Negligent investigation, not a cause of action in Texas
by Michael Fox
Although the Texas Supreme Court has been a reliable haven for employers, the intermediate courts of appeal are not always so. In Texas Farm Bureau Mutual Insurance v. Sears, decided on August 30th, the Court reversed a lower court's decision that could have proved enormously troublesome to employers. The fired employee had won because the lower appeals court held that an employer, even in the context of an at will employee, has a duty of ordinary care in conducting an investigation as to the employee's misconduct. Finding that such a duty would prove to be the total undoing of the long established and treasured 'employment at will' doctrine, the Supreme Court rejected it, finding that no such duty exists.
Arguably, the Court found that any negligence type claim tied to a termination will not be valid. ("Engrafting a negligence exception on our at-will employment jurisprudence would inevitably swallow the rule.")
The Court was also once again forced to substitute its opinion of what is outrageous conduct in denying the employee's intentional infliction of emotional distress claim. This time, a unaminous Supreme Court had to overturn a decision that certain conduct was outrageous. That decision was made by a jury, the trial judge and the court of appeals.
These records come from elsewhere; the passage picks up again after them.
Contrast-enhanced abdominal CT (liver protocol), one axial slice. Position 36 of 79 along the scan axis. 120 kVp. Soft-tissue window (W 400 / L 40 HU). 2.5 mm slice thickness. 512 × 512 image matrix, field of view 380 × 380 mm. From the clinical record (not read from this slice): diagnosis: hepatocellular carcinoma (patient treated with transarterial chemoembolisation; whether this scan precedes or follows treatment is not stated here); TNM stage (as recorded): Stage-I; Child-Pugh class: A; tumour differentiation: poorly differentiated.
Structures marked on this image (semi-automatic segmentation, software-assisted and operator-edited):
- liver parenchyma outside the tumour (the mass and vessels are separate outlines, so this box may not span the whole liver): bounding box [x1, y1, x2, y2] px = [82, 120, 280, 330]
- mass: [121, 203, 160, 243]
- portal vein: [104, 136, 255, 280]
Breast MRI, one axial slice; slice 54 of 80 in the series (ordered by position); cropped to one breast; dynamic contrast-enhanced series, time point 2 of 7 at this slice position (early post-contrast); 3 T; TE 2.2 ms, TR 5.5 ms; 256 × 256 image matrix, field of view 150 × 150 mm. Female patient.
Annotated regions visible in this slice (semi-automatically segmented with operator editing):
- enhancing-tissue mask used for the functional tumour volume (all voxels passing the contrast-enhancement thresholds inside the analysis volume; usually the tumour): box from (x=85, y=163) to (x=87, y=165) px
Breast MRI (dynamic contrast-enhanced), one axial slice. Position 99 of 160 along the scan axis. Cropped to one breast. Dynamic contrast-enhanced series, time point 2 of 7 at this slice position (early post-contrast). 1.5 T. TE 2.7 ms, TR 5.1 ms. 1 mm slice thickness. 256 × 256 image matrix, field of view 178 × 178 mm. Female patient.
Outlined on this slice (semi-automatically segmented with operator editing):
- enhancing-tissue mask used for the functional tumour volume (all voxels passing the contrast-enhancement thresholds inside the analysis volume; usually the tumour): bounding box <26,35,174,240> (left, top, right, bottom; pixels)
That such decisions have to be made, quite often, argues strongly for the abolition of the intentional infliction of emotional distress, at least in the employment context. It too runs the risk of being the exception that swallows the at will rule. The Court will perhaps have its chance, or at least a chance to limit its reach in sexual harassment cases, in Roche v. Zeltwanger, currently pending before the Court.